Dataset records:
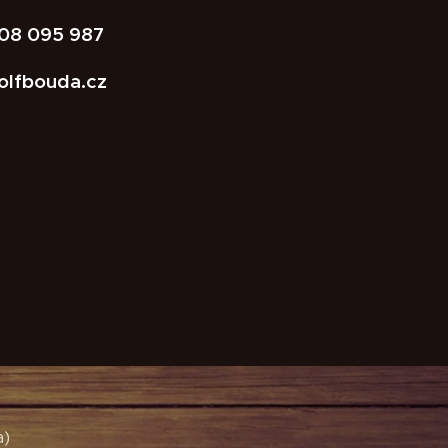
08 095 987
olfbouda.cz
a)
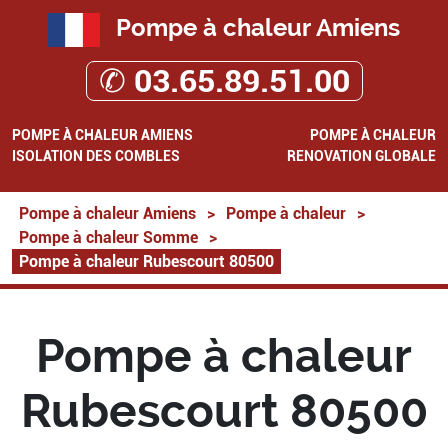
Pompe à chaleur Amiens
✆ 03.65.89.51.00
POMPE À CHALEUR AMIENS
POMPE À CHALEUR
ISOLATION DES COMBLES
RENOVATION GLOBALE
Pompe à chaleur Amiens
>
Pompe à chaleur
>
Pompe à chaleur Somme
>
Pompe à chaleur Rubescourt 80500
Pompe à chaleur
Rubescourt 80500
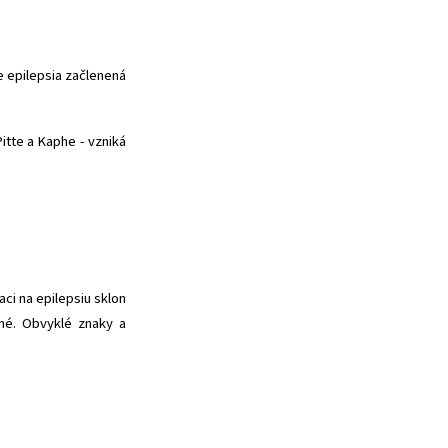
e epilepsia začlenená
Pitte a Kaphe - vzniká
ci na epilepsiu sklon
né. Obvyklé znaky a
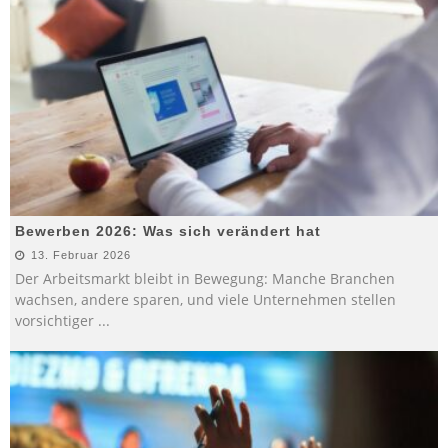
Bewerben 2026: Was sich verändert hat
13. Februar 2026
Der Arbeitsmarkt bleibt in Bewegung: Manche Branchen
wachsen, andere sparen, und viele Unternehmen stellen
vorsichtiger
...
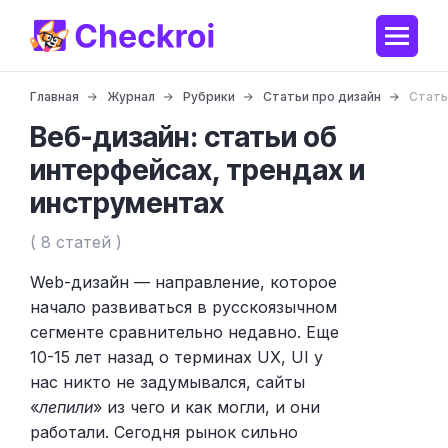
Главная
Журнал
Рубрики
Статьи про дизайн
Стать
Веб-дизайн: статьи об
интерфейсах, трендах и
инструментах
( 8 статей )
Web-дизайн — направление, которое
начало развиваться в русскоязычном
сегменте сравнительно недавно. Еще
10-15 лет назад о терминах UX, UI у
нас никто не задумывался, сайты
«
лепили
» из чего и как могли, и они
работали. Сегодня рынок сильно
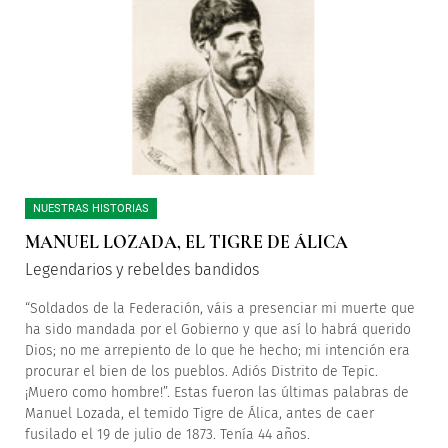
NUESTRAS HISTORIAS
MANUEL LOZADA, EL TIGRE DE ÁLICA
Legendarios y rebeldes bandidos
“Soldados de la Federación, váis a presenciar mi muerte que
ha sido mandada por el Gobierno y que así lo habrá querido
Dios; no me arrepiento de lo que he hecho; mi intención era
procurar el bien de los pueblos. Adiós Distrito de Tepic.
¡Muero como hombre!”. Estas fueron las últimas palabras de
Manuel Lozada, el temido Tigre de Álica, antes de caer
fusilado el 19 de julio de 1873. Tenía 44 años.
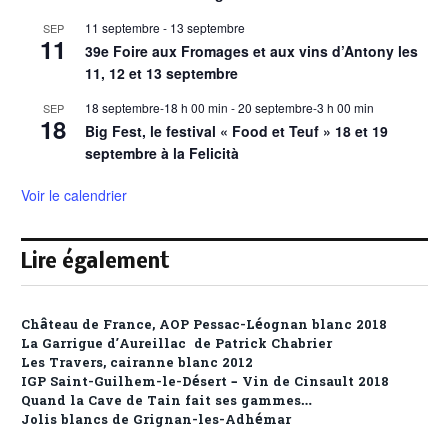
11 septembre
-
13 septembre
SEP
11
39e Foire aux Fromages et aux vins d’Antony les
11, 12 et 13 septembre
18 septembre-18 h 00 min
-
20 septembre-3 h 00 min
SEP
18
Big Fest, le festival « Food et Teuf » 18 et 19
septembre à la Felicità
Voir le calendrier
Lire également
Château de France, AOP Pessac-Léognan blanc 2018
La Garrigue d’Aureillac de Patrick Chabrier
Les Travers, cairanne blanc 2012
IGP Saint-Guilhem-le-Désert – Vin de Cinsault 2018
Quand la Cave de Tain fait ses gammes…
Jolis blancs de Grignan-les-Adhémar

**What to produce:** Copy every line of the records above verbatim, but leave out the pictures.

**Answer box:**
08 095 987
olfbouda.cz
a)
Pompe à chaleur Amiens
✆ 03.65.89.51.00
POMPE À CHALEUR AMIENS
POMPE À CHALEUR
ISOLATION DES COMBLES
RENOVATION GLOBALE
Pompe à chaleur Amiens
>
Pompe à chaleur
>
Pompe à chaleur Somme
>
Pompe à chaleur Rubescourt 80500
Pompe à chaleur
Rubescourt 80500
e epilepsia začlenená
Pitte a Kaphe - vzniká
ci na epilepsiu sklon
né. Obvyklé znaky a
Bewerben 2026: Was sich verändert hat
13. Februar 2026
Der Arbeitsmarkt bleibt in Bewegung: Manche Branchen
wachsen, andere sparen, und viele Unternehmen stellen
vorsichtiger
...
Главная
Журнал
Рубрики
Статьи про дизайн
Стать
Веб-дизайн: статьи об
интерфейсах, трендах и
инструментах
( 8 статей )
Web-дизайн — направление, которое
начало развиваться в русскоязычном
сегменте сравнительно недавно. Еще
10-15 лет назад о терминах UX, UI у
нас никто не задумывался, сайты
«
лепили
» из чего и как могли, и они
работали. Сегодня рынок сильно
NUESTRAS HISTORIAS
MANUEL LOZADA, EL TIGRE DE ÁLICA
Legendarios y rebeldes bandidos
“Soldados de la Federación, váis a presenciar mi muerte que
ha sido mandada por el Gobierno y que así lo habrá querido
Dios; no me arrepiento de lo que he hecho; mi intención era
procurar el bien de los pueblos. Adiós Distrito de Tepic.
¡Muero como hombre!”. Estas fueron las últimas palabras de
Manuel Lozada, el temido Tigre de Álica, antes de caer
fusilado el 19 de julio de 1873. Tenía 44 años.
11 septembre
-
13 septembre
SEP
11
39e Foire aux Fromages et aux vins d’Antony les
11, 12 et 13 septembre
18 septembre-18 h 00 min
-
20 septembre-3 h 00 min
SEP
18
Big Fest, le festival « Food et Teuf » 18 et 19
septembre à la Felicità
Voir le calendrier
Lire également
Château de France, AOP Pessac-Léognan blanc 2018
La Garrigue d’Aureillac de Patrick Chabrier
Les Travers, cairanne blanc 2012
IGP Saint-Guilhem-le-Désert – Vin de Cinsault 2018
Quand la Cave de Tain fait ses gammes…
Jolis blancs de Grignan-les-Adhémar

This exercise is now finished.